Julien JEAN : Sur le continent africain spécifiquement, c'est de continuer toutes les démarches dont on a parlé, c'est de particulièrement veiller par exemple quand on parlait du télétravail à comment les utilisateurs se connectent. Les entreprises africaines ont mis en place le télétravail sans faire attention aux postes sur lesquels les personnes travaillaient. Cela est une spécificité. Enfin quelque chose de particulier qu'on a, nous (ESET), constaté plus en Afrique qu'en Europe ou sur d'autres continents. En France, les entreprises mettaient à disposition des PC qui ont préalablement les mesures de sécurité qu’il faut. Alors qu'en Afrique, on a plus parfois vu le fait que l'ouverture se faisait avec moins de contrôles, avec moins de suivi. On fait comme on peut à chaque fois. Cela marche aussi avec le téléphone. Je pense qu'il y a eu plus de mobiles personnels en Afrique qui ont été utilisés pour l'entreprise alors que généralement dans d'autres pays avec une meilleure connaissance des risques cyber, le téléphone aurait été donné par le service IT avec un outil d'authentification.
Africa CyberSécurity Mag : ESET accompagne aujourd’hui de nombreuses entreprises et organisations sur le continent africain. Quelle est la stratégie d’ESET en Afrique et comment fonctionnent ses équipes sur place ?
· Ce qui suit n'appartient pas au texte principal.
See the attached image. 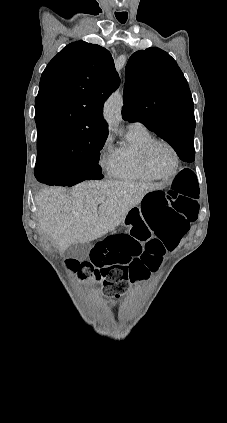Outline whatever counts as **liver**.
Wrapping results in <instances>:
<instances>
[{
  "instance_id": "1",
  "label": "liver",
  "mask_w": 227,
  "mask_h": 423,
  "mask_svg": "<svg viewBox=\"0 0 227 423\" xmlns=\"http://www.w3.org/2000/svg\"><path fill=\"white\" fill-rule=\"evenodd\" d=\"M161 188L162 184L150 182H83L71 190L46 188L36 196L39 231L48 233L59 251H66L73 243H88L115 231L148 192Z\"/></svg>"
}]
</instances>
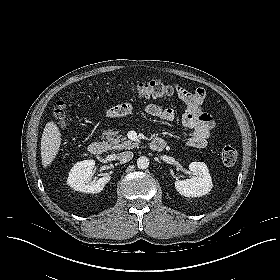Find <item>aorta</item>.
I'll return each mask as SVG.
<instances>
[{"mask_svg":"<svg viewBox=\"0 0 280 280\" xmlns=\"http://www.w3.org/2000/svg\"><path fill=\"white\" fill-rule=\"evenodd\" d=\"M137 166L139 169H146L149 166V159L146 156H141L137 159Z\"/></svg>","mask_w":280,"mask_h":280,"instance_id":"762f6f07","label":"aorta"}]
</instances>
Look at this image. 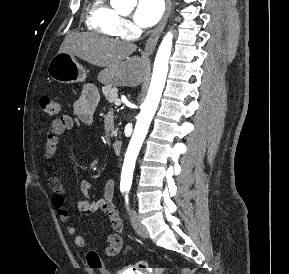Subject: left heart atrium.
I'll return each mask as SVG.
<instances>
[{"instance_id":"left-heart-atrium-1","label":"left heart atrium","mask_w":289,"mask_h":274,"mask_svg":"<svg viewBox=\"0 0 289 274\" xmlns=\"http://www.w3.org/2000/svg\"><path fill=\"white\" fill-rule=\"evenodd\" d=\"M163 10V0H138L133 18L138 25L150 27L159 21Z\"/></svg>"}]
</instances>
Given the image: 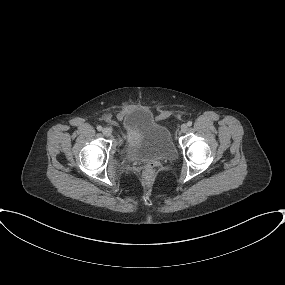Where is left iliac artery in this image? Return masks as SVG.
I'll return each mask as SVG.
<instances>
[{
	"label": "left iliac artery",
	"instance_id": "1",
	"mask_svg": "<svg viewBox=\"0 0 285 285\" xmlns=\"http://www.w3.org/2000/svg\"><path fill=\"white\" fill-rule=\"evenodd\" d=\"M187 125H188V126H192V121H188V122H187Z\"/></svg>",
	"mask_w": 285,
	"mask_h": 285
}]
</instances>
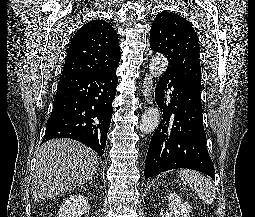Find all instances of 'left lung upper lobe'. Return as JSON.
<instances>
[{"instance_id":"obj_1","label":"left lung upper lobe","mask_w":255,"mask_h":217,"mask_svg":"<svg viewBox=\"0 0 255 217\" xmlns=\"http://www.w3.org/2000/svg\"><path fill=\"white\" fill-rule=\"evenodd\" d=\"M150 46L167 57V71L201 87L200 47L189 21L172 12H160L151 26Z\"/></svg>"}]
</instances>
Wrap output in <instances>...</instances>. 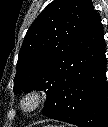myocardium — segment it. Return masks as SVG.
Instances as JSON below:
<instances>
[{
	"instance_id": "f54148a6",
	"label": "myocardium",
	"mask_w": 108,
	"mask_h": 127,
	"mask_svg": "<svg viewBox=\"0 0 108 127\" xmlns=\"http://www.w3.org/2000/svg\"><path fill=\"white\" fill-rule=\"evenodd\" d=\"M45 101V96L38 89H31L23 93L19 99V108L24 113H32L39 109Z\"/></svg>"
}]
</instances>
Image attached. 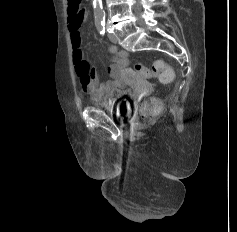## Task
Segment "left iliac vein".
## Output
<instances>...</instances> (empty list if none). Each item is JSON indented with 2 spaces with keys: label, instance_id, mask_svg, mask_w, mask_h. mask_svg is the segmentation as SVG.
I'll return each mask as SVG.
<instances>
[{
  "label": "left iliac vein",
  "instance_id": "4c4485c4",
  "mask_svg": "<svg viewBox=\"0 0 237 232\" xmlns=\"http://www.w3.org/2000/svg\"><path fill=\"white\" fill-rule=\"evenodd\" d=\"M108 38H109V40H110L112 43H114V44L117 43V38H116V36H115L114 34L109 33V34H108Z\"/></svg>",
  "mask_w": 237,
  "mask_h": 232
}]
</instances>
Julien JEAN : A ESET notre stratégie déjà très importante est uniquement indirecte. C'est à dire que nous travaillons avec un réseau de revendeurs, avec des distributeurs, avec des fournisseurs spécialisés, des fournisseurs de services qui eux, iront vendre aux clients finaux, que ce soient des consommateurs, des particuliers, des TPE, des PME ou des grands comptes et des organismes d'État. Cela, c’est la base de notre stratégie sur laquelle on ne déroge pas. Ce qui fait aussi que les clients nous font confiance. Les revendeurs nous font confiance. On a cette stratégie en France et en Afrique francophone. Aujourd'hui, on a plus de 500 revendeurs en Afrique francophone. Après, notre stratégie de développement est empreinte d'une volonté de se développer au niveau local. On a créé une filiale en Tunisie. Aujourd'hui, on a pas mal de personnes qui y travaillent. On pense qu’il y a une limite à développer le business depuis la France uniquement. C'est particulièrement la raison de ma venue en Côte d'Ivoire pour participer au Cyber African Forum afin d'étudier le fait de s'implanter localement en Côte d'Ivoire pour pouvoir mieux rayonner sur la Côte d'Ivoire et l'Afrique subsaharienne.
L'Afrique doit prendre conscience et continuer dans la mesure de ses moyens mais garder toujours en tête la problématique du budget. Aujourd'hui, on voit encore trop d'entreprises en Afrique qui n'allouent pas de budget à la Cybersécurité ou alors que trop peu. Pour donner quelques chiffres en Afrique francophone, 66% des entreprises de plus de 500 employés dépensent moins de 200 000 € en cybersécurité. Elles ne sont que 11% à dépenser plus de 500 000 €. Le budget aussi est un enjeu primordial pour l'évolution de l'Afrique en général vers une meilleure cyber-résilience.